### ENTRIES SUPPLIED
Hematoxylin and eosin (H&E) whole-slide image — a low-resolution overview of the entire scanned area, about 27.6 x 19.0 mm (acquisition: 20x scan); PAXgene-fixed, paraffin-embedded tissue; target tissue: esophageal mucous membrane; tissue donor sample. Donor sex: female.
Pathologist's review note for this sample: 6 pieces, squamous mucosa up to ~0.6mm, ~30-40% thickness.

==

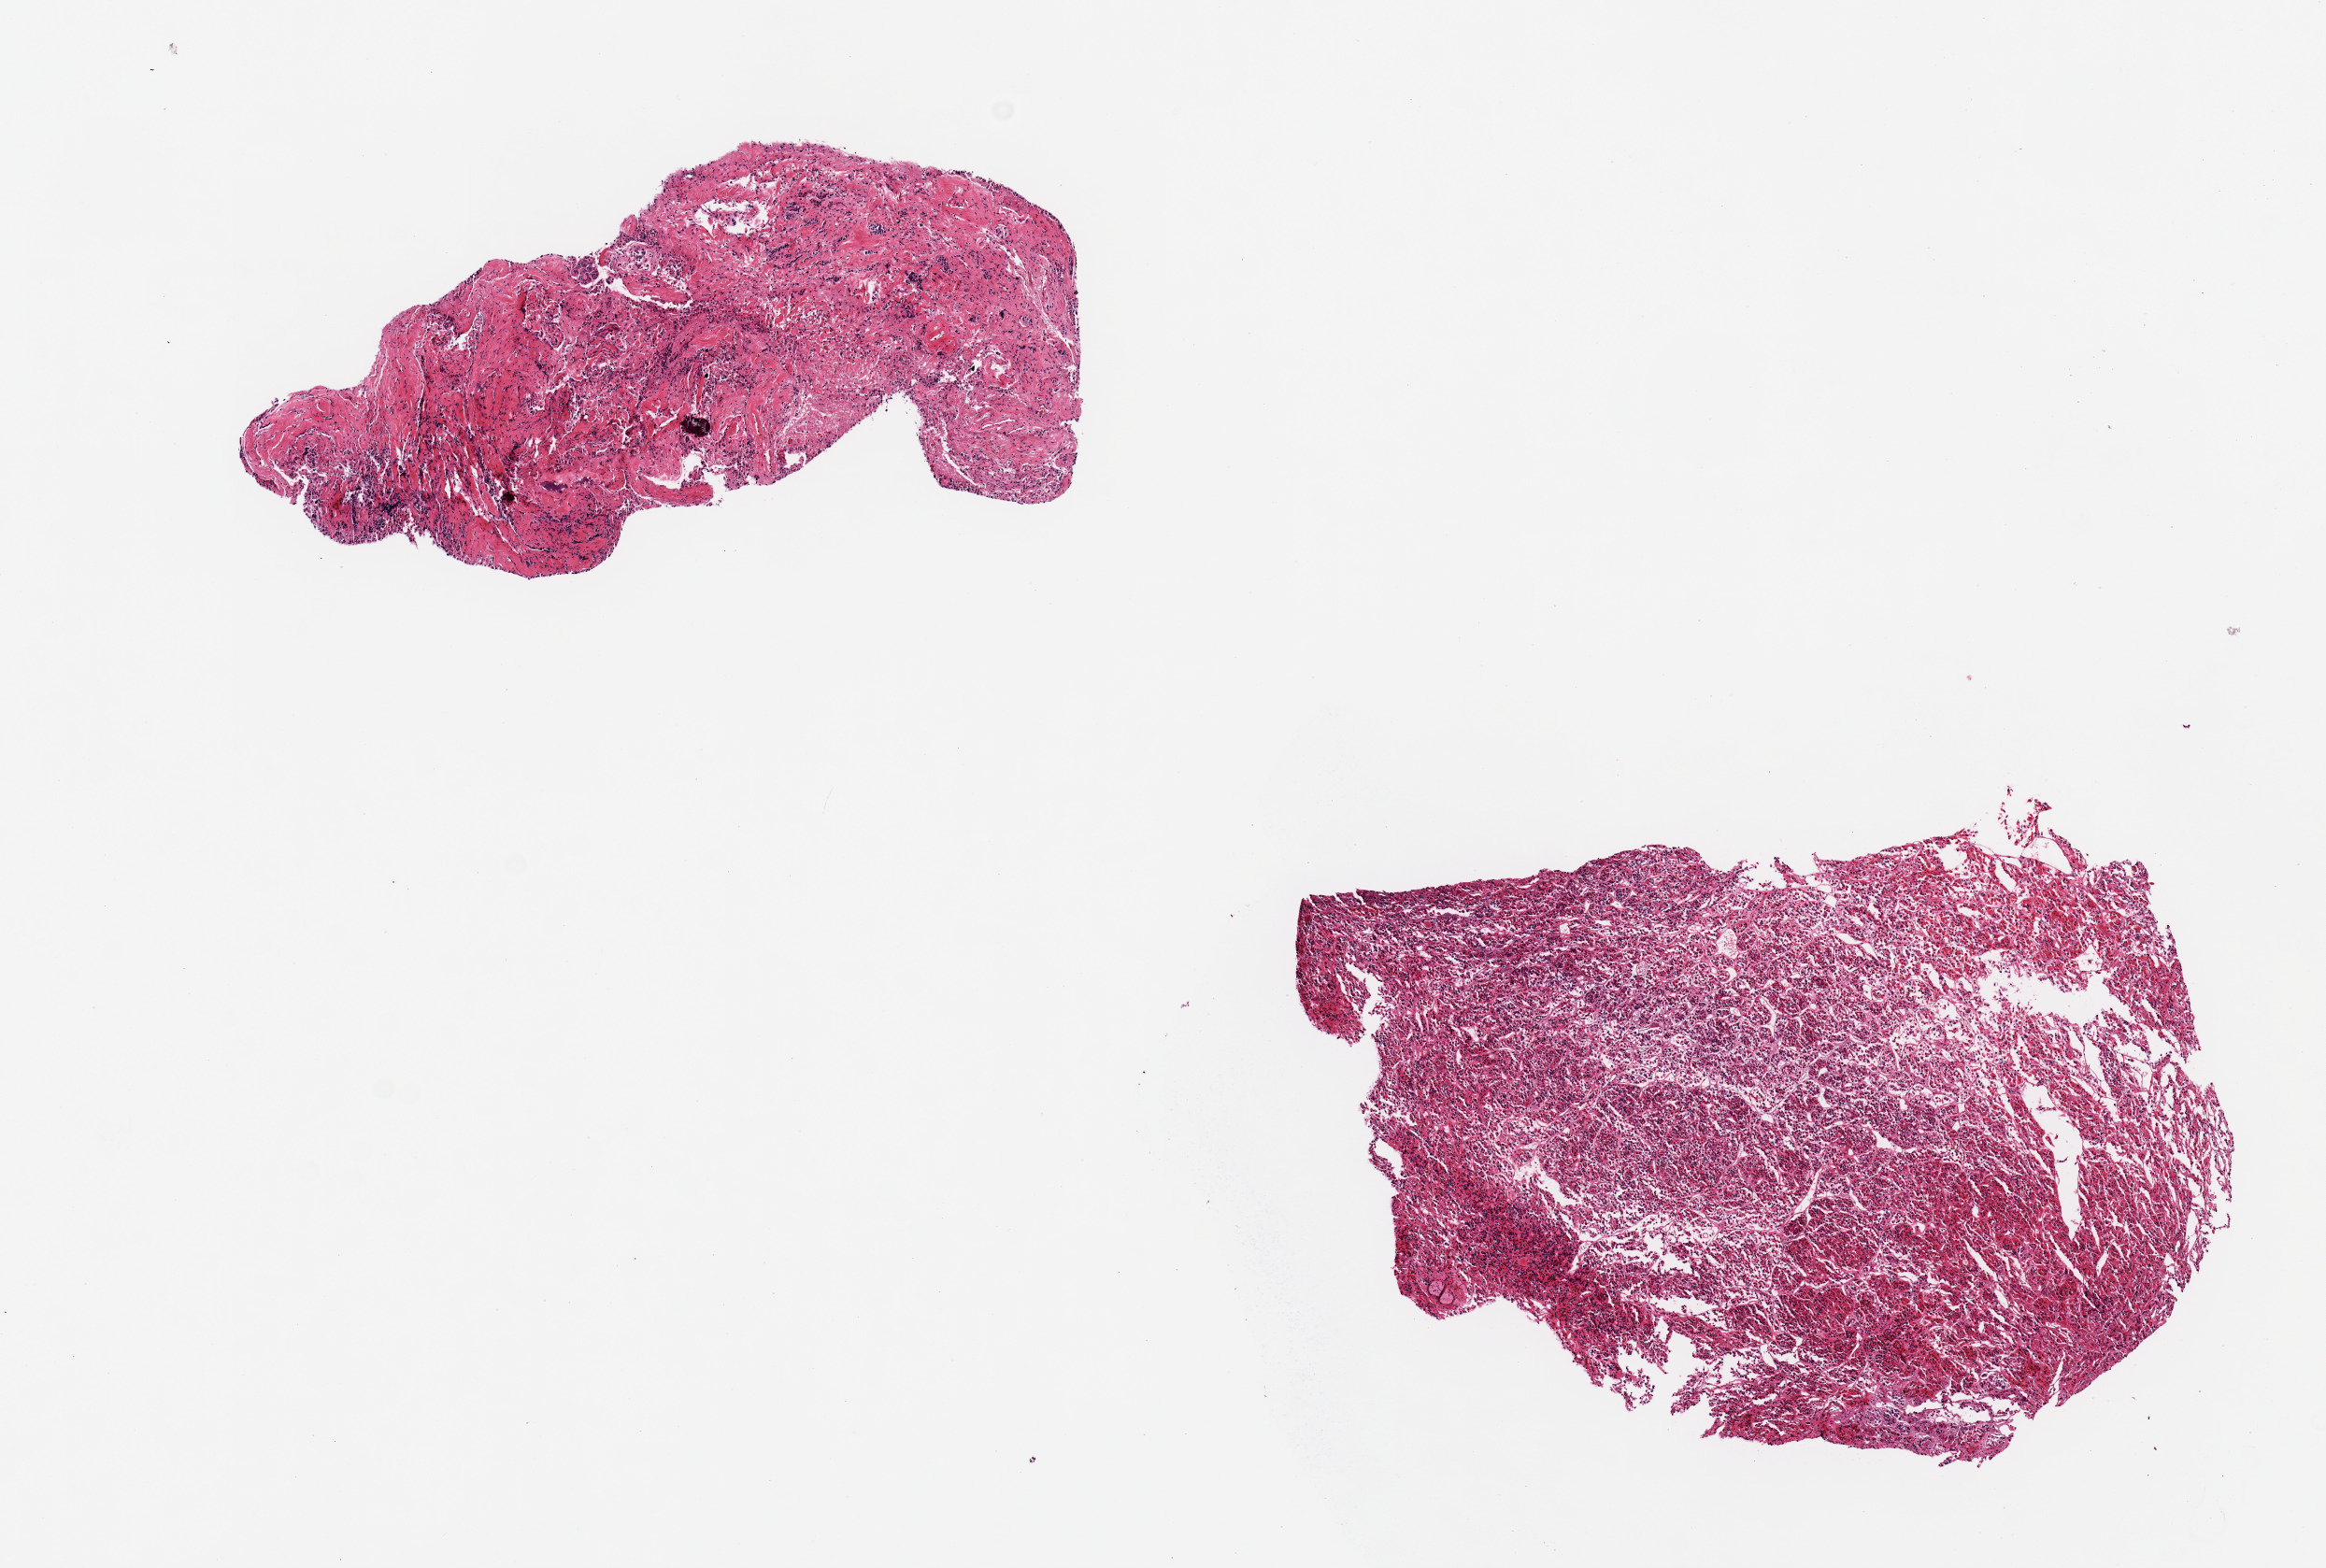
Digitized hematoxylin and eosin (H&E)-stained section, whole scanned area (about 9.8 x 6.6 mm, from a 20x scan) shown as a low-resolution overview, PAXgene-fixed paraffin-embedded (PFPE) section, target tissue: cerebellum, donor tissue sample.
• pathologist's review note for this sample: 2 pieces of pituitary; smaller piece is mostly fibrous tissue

--

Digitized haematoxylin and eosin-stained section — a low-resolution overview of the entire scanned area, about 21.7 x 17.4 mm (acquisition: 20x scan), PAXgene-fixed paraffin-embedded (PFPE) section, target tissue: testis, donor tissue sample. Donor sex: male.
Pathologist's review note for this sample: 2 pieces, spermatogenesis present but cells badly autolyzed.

### WHAT IS EXPECTED
In the listing above, locate the line containing "Digitized haematoxylin and" and the line containing "cells badly autolyzed.". Transcribe those two lines and everything between them, exactly as written.

### SOLVED PROBLEM
Digitized haematoxylin and eosin-stained section — a low-resolution overview of the entire scanned area, about 21.7 x 17.4 mm (acquisition: 20x scan), PAXgene-fixed paraffin-embedded (PFPE) section, target tissue: testis, donor tissue sample. Donor sex: male.
Pathologist's review note for this sample: 2 pieces, spermatogenesis present but cells badly autolyzed.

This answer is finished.